++++ ИСХОДНЫЙ ТЕКСТ

Поэтому в планах советских городов будущего нет кладбищ[153], а в ранних проектах коммунистическое грядущее и вовсе лишено смерти. Философия Николая Федорова, целью которой является всеобщее «воскрешение отцов», наследуется Константином Циолковским, а затем и его учеником Сергеем Королевым. Организатор Института переливания крови (сейчас — Национальный медицинский исследовательский центр гематологии) Александр Богданов верил, что переливание крови — ключ к омоложению и, возможно, к вечной жизни. По Зильберману, подобные проекты схожи с эсхатологическим и идеалистическим византийско-православным проектом. И, конечно, ни один из подобных проектов не нуждается в обслуживании мертвого тела, поскольку смерть скоро будет побеждена.
Православная традиционная крестьянская культура смерти очевидно отличается от западной. Это главным образом словесная культура[154], где материальным артефактам и телу не уделяется такое гипертрофированное внимание (связанное с намеренной эстетизацией). Поэтому она и создает, как нам это может показаться, запущенные кладбища, схожие с католическими средневековыми погостами. Православная культура смерти — это прежде всего мытарства и испытания и аналогичная католическому взгляду неразрывная связь тела и души.

++++++++
++++ ФРАГМЕНТЫ ЗАПИСЕЙ

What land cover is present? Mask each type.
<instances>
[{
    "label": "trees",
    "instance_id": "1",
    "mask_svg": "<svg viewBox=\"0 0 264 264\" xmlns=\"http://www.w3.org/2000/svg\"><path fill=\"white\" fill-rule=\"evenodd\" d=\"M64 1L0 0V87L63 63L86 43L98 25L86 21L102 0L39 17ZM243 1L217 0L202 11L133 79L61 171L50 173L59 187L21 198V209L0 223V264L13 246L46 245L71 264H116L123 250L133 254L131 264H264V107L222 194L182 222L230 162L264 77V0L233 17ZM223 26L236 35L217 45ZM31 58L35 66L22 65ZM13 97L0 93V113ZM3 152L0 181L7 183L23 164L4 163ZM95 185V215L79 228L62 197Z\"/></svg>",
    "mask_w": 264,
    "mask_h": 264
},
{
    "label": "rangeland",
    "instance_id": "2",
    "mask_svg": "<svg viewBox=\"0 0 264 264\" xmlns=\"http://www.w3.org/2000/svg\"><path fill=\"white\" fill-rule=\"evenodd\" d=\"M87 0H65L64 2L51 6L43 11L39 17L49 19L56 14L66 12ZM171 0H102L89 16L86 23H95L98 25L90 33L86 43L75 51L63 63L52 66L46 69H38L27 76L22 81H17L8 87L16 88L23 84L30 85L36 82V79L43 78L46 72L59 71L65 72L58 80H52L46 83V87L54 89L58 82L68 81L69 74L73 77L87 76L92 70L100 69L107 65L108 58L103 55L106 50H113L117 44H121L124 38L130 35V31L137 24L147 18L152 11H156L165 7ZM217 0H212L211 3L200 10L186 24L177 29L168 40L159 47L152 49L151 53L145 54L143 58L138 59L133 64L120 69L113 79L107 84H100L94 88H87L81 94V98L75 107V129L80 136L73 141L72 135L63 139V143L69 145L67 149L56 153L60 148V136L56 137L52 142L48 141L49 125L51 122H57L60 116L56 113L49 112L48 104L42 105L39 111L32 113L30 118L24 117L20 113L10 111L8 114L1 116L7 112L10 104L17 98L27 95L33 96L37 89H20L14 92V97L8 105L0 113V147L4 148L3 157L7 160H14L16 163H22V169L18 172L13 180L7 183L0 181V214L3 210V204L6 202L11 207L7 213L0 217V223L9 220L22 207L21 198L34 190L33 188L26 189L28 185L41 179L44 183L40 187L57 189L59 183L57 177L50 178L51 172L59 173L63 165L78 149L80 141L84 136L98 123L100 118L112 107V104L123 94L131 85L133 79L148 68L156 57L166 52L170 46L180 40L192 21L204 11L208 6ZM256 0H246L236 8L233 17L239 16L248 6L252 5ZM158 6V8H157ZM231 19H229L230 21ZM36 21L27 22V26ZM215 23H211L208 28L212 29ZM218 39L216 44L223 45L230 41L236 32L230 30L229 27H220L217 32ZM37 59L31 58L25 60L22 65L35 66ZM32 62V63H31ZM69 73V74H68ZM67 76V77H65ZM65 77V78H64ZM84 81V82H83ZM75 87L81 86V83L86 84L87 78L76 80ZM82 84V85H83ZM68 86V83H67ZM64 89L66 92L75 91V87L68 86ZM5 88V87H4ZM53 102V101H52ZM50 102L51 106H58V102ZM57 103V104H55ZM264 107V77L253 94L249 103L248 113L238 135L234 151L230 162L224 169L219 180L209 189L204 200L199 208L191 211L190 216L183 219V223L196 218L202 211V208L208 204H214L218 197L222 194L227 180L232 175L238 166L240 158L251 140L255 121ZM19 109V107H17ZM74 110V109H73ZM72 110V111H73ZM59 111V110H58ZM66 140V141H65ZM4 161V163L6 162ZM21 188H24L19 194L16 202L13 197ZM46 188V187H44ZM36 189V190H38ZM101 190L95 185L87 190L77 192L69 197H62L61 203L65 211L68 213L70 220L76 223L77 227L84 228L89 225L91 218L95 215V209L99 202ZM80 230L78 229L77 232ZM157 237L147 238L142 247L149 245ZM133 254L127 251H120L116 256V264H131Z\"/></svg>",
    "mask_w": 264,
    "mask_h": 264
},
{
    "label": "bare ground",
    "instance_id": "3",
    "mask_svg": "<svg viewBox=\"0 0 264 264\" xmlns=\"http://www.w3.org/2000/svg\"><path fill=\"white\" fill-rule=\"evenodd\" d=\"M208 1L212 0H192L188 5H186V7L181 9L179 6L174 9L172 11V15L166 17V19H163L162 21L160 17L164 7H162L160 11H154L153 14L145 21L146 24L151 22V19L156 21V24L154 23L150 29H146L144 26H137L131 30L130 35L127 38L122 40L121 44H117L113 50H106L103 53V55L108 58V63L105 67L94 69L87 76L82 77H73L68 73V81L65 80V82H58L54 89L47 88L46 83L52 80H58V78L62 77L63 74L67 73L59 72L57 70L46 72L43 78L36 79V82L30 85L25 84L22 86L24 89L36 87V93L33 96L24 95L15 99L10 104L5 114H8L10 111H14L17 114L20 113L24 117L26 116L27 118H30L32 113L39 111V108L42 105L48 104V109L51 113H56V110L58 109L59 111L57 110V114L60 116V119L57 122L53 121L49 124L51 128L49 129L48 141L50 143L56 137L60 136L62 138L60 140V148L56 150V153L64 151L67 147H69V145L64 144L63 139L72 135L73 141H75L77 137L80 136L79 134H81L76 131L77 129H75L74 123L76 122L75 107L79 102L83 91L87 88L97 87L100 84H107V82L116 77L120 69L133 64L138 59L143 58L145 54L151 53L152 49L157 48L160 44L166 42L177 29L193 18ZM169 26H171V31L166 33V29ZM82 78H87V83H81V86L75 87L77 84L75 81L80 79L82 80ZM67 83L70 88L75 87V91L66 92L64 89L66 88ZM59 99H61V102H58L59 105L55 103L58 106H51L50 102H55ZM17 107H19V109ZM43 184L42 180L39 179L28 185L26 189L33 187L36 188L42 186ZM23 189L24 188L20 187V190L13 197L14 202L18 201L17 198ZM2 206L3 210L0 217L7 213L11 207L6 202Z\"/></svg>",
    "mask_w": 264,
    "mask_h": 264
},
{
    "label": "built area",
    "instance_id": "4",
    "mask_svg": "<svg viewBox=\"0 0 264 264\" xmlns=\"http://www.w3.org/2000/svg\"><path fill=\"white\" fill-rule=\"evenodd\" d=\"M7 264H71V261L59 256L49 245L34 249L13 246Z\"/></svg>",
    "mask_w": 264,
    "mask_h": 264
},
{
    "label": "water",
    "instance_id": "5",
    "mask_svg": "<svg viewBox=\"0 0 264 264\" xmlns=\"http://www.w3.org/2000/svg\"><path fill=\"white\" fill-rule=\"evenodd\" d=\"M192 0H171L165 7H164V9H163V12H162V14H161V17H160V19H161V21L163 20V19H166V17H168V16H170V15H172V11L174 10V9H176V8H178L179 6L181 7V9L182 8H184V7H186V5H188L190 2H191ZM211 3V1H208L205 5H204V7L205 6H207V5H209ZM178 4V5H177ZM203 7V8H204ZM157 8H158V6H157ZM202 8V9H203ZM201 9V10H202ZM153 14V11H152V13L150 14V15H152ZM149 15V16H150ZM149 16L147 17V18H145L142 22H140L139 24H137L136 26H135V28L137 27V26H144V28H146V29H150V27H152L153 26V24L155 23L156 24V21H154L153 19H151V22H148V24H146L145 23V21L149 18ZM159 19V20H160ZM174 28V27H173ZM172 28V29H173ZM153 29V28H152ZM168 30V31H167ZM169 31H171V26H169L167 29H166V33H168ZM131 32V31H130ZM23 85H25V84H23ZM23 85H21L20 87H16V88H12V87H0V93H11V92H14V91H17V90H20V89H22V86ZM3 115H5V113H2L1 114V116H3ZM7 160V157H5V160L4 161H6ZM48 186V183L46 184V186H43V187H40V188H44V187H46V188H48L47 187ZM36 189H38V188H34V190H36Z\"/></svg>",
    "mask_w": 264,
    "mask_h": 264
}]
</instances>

++++++++

Продолжите исходный текст о культуре смерти, начав сразу после его последнего предложения. Записи — это отдельный от текста материал.

Связь тела и души здесь тоже крайне важна. В случае «поломки» в отношении инфраструктуры и материальности речь идет и о форме объекта, а не только о его функции. Например, определенный вид ремонта позволяет вернуть объектам утраченную ранее функцию, но он не возвращает форму. Как я отмечал выше, позитивистская западная похоронная инфраструктура работает над воссозданием формы, пытаясь восстановить связь распадающегося тела и бессмертной души. Тело и любой другой материальный объект должны работать и быть «идеальными». Для народно-бытового марксизма форма не имеет значения: она всегда нарушена и несовершенна, именно поэтому тело не может стать предметом эстетического превращения и украшения.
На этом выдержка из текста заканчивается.